Merk ook de twee stadstuinen op die aan de Finstraat grenzen.  Op het einde van de straat draaien we naar links de Brunfautstraat in.  Lang geleden was dit een van de drukste straten uit de buurt met verschillende fabrieken, smeden, steenkool- en houtopslagplaatsen, vlees- en  visverwerkende bedrijven.   Midden vorige eeuw werd de straat gesaneerd en werden er door de Molenbeekse Huisvestingsmaatschappij gebouwen opgetrokken. De straat dank haar naam aan de gewezen volksvertegenwoordiger Fernand Brunfaut.  Hij was de vader van de wet van 15 april 1949, Wet Brunfaut genaamd, stichtte het Nationaal Fonds voor de Huisvesting, dat de financiering van de grote infrastructuurwerken voor sociale woonwijken op de kosten van het Rijk doet uitvoeren. Het was de tegenhanger van de wet van 29 mei 1948, Wet De Taeye genaamd, die de toekenning inhield van staatspremies bij de aankoop van een sociale woning, hetgeen een sterke stimulans betekende voor de eigendomsverwerving. Aldus was er een 'socialistische' wet en een 'christendemocratische' wet, die samen voor de ontwikkeling van de sociale woningbouw zorgden.  Brunfaut was van nabij betrokken bij de aanleg van de Brusselse Noord-Zuidverbinding. In 1947 werd hij voorzitter van het Nationaal Bureau der Noord-Zuid Verbinding.  Samen met zijn zoon Maxime ontwierp hij als architect ook heel wat gebouwen, denken we maar aan de gevel van de Gentse Vooruit.

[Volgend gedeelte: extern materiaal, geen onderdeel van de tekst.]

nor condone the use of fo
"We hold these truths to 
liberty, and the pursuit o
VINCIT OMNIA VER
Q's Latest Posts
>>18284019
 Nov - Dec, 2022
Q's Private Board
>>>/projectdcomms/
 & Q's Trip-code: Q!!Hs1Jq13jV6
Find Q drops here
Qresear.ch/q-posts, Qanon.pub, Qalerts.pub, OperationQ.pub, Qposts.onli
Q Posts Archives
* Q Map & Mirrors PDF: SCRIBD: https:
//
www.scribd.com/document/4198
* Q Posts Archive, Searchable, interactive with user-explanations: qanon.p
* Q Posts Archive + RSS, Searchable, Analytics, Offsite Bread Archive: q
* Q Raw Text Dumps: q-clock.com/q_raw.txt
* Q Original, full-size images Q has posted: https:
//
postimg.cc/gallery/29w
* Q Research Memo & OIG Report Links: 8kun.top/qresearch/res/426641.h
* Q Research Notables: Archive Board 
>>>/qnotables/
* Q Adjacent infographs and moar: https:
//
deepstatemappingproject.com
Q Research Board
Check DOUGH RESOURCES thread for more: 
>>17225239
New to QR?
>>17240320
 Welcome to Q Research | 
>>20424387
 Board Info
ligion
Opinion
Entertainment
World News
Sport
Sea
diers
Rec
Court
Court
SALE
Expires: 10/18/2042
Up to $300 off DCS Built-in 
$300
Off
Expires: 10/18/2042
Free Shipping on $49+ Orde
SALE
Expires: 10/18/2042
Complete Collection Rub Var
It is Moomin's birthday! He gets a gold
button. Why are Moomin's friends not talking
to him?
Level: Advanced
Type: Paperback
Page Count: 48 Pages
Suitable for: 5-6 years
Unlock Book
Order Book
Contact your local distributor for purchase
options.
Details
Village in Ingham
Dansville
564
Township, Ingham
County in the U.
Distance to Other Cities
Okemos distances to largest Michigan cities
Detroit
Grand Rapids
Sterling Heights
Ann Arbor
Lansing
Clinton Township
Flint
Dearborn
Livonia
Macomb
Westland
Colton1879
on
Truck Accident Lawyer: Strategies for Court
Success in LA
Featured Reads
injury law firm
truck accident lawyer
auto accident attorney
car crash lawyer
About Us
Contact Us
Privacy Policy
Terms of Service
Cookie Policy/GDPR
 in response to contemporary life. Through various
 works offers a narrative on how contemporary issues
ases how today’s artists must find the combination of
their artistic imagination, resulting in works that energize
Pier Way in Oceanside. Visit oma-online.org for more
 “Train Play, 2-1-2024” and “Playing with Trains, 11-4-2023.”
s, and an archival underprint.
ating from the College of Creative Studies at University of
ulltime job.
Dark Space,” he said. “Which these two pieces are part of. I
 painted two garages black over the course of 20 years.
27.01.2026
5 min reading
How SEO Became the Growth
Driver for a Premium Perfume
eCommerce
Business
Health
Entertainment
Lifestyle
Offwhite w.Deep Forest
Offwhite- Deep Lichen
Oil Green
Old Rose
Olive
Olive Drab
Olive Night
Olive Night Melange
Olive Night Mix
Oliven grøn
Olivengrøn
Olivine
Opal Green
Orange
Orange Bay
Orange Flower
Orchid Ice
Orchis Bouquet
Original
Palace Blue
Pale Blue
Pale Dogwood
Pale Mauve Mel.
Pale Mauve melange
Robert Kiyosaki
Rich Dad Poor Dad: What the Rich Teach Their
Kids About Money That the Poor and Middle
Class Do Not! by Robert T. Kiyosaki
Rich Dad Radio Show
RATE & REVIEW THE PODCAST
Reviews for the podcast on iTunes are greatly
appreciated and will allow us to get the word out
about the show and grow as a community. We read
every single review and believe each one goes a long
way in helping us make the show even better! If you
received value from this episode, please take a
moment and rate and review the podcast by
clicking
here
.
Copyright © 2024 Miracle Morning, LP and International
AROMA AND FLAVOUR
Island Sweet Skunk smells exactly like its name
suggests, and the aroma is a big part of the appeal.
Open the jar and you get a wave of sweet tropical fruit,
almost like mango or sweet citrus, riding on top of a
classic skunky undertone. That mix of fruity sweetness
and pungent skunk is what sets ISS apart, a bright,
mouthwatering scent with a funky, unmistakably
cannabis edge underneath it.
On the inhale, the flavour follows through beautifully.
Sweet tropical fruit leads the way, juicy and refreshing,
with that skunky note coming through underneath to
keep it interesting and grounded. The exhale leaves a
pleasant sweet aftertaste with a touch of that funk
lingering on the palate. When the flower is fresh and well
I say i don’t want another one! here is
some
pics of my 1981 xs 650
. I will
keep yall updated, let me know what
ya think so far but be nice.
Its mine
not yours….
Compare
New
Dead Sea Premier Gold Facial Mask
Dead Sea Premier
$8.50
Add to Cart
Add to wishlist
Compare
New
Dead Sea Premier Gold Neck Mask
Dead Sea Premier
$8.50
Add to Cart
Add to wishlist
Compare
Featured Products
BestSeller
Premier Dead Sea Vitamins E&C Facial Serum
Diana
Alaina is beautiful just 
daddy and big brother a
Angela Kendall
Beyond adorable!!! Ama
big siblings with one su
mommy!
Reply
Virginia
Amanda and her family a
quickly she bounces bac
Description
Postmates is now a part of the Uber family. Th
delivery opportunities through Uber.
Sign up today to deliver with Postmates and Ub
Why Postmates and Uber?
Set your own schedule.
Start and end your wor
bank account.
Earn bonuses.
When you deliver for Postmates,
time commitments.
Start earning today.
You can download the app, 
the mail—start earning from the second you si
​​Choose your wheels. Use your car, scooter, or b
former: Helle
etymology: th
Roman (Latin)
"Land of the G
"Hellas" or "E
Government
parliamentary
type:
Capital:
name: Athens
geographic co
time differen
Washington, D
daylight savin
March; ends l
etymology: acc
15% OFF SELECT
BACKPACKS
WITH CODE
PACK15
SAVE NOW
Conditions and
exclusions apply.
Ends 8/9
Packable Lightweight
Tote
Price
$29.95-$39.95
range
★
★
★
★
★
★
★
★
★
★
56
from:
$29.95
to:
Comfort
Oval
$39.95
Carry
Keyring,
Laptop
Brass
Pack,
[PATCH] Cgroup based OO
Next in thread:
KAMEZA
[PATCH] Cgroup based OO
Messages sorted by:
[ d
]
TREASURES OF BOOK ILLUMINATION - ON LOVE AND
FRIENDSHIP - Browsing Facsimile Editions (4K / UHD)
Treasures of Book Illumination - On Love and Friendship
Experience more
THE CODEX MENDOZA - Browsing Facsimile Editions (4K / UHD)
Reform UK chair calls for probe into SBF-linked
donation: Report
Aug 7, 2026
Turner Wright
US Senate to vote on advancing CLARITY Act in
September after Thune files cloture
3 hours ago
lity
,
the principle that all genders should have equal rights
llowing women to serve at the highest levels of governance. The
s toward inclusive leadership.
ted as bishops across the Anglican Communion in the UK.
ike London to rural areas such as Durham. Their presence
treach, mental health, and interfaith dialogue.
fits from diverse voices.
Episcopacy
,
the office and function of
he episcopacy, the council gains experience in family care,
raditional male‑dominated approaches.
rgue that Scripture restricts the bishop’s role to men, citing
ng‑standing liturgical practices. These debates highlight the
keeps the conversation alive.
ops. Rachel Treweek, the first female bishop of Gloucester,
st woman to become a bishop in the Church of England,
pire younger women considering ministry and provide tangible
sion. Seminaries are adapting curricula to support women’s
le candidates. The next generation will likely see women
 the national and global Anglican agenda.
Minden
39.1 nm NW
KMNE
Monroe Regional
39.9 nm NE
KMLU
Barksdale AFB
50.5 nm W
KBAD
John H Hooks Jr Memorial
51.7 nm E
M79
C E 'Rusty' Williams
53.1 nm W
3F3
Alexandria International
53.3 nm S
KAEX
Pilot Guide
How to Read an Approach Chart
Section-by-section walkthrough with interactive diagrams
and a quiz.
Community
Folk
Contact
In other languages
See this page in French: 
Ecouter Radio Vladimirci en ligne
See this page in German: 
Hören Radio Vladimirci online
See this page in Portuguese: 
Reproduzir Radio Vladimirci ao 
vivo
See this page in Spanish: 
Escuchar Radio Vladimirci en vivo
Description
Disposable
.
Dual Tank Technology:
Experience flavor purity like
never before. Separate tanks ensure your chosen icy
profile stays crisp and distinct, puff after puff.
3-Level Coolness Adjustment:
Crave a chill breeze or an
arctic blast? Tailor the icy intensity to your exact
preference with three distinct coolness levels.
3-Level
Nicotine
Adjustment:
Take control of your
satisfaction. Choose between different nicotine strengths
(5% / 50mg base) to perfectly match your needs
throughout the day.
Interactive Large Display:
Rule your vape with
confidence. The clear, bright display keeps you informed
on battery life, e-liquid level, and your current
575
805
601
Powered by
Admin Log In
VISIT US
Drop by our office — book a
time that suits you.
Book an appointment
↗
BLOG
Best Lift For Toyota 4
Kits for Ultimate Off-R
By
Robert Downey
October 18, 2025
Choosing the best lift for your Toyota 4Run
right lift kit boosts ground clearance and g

De Brunfautstraat leidt on naar de Gentsesteenweg die steeds één van de drukste handelsstraten van de gemeente geweest is en dat ook nu is zij het dat de verkochte waren met de tijd wijzigden.  Nu waant men er zich in een mediterraan koopcentrum.  Een heel verschil met de Dansaertstraat aan de andere kant van het kanaal, die voor een deel een triest en vrij verlaten beeld geeft om meer naar de beurs toe over te gaan in een hippe winkelbuurt.

An de overzijde van de Gentsesteenweg gaan we vllangs hetzij de Graaf van Vlaanderestraat (recht tegenover de Brunfautstraat), hetzij langs de Pradostraat wat verderop naar de gemeenteplaats.  Deze werd heraangelegd tot een buurtplein in plaats van de ongeordende parking die het hiervoor geworden was.  Samen met het Sint-Jansvoorplein is dit plein het toneel van de donderdagse markt.  In de voormiddag kan je er dan letterlijk over de koppen lopen.

Aan de andere zijde van het plein doemt voor ons het gemeentehuis op.  Dit werd gebouwd naar een ontwerp van architect J.-B. Janssens en werd in 1889 officieel in gebruik genomen.  Merk vooral de kopergroene koepel op boven de hoekgevel die gedragen wordt door Korinthische zuilen .  Neem de moeite de trappen op te stappen en als de deur open is ga dan even binnen en laat u verrassen door dit gebouw.  Van hieruit wordt een gemeente bestuurd die begin jaren 1960 nog gen 64.00 inwoners telde, in 2010 reeds ruim 88.000 en nu bijna 100.000

Aan de achterzijde van het gemeentehuis merken we het nieuwe politiekantoor van Sint-Jans Molenbeek en zo komen we aan het einde van onze wandeling net aan de ingang van het metrostation Graaf van Vlaanderen.  

Met deze tweedelige wandeling heeft u kennis gemaakt met oud Molenbeek.  Meteen heeft u met eigen ogen kunne vaststellen hoeveel verschillen er in deze gemeente zijn, hoe deze vrij harmonieus samengaan en welke diversiteit aan cultuurbeleving er mogelijk is.